If the height is different you could be making the computer try to compensate for wheel spin. That sounds like a possibility

I gotta ask.

Why do you run different size tires? That sounds like it would just FUBAR the handling of the car.
 
#12 ·
275/40-18 is, by spec, almost dead nuts on a 245/45-18 for diameter. The 275 is literally half a millimeter shorter than the stock 245 (again, by spec). Tread, by comparison, wears in the range of 4-5mm over the life of the tire so this should be in the noise. For a practical example, take a stock set of brand new tires. Now powerslide the car around a couple corners (or do a few burnouts if you are blessed with the hop fixes). That's about the diameter difference, front to rear, that the OP would be looking at. I really hope the ABS wouldn't have a problem with that.
 
#14 ·
Every guy I know with a V is running 275's on the rear these days. Sounds like your typical Stealership copout to avoid finding out what the problem REALLY is...
 
#17 ·
I wasnt suggesting that the tire size difference was from side to side I was saying that the difference from front to back being different may cause the Stability control to kick in but that because your creeping up on the threshhold ever so slightly that you are probably kicking one side on before the other which is why its pulling to one side. However I didnt do the calculations and if its true that there is only 0.5mm difference in diameter from the 275/40 and 245/45 then I would not expect the control system to be the culprit but a speed sensor that is out of calibration.

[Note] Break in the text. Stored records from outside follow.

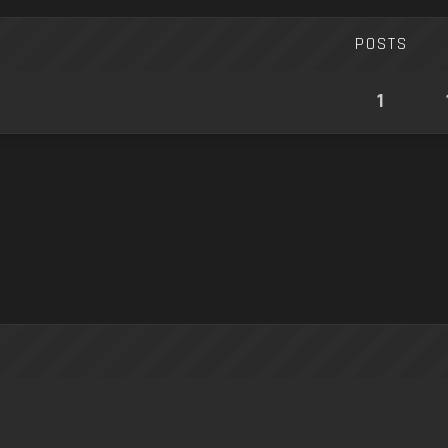
POSTS
1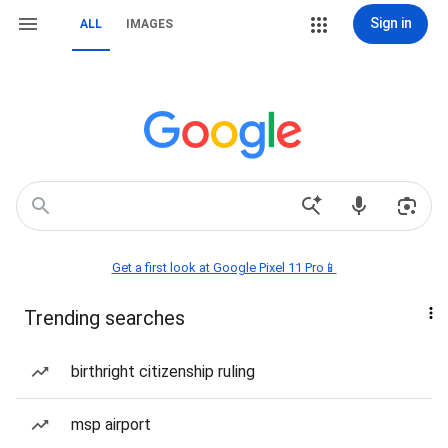
Sign in
ALL
IMAGES
Get a first look at Google Pixel 11 Pro📱
Trending searches
birthright citizenship ruling
msp airport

I'm not for sure on this but lots of those sensors use magnetic pick ups and the axle has a bunch of teeth that provide the RPM signal to the magnet. If you have a couple teeth missing that would certainly throw off the reading but I would more likely lean toward a speed sensor. Just really strange how it only does it at a high speed and no other time. Most of those sensors when they go bad just stop altogether. Good luck with the dealership sounds like a hard one to track down.
Does it do it everytime you reach 82? have you tried to go over that speed with the SC shut off. That would tell you for sure if its at least a component of that system.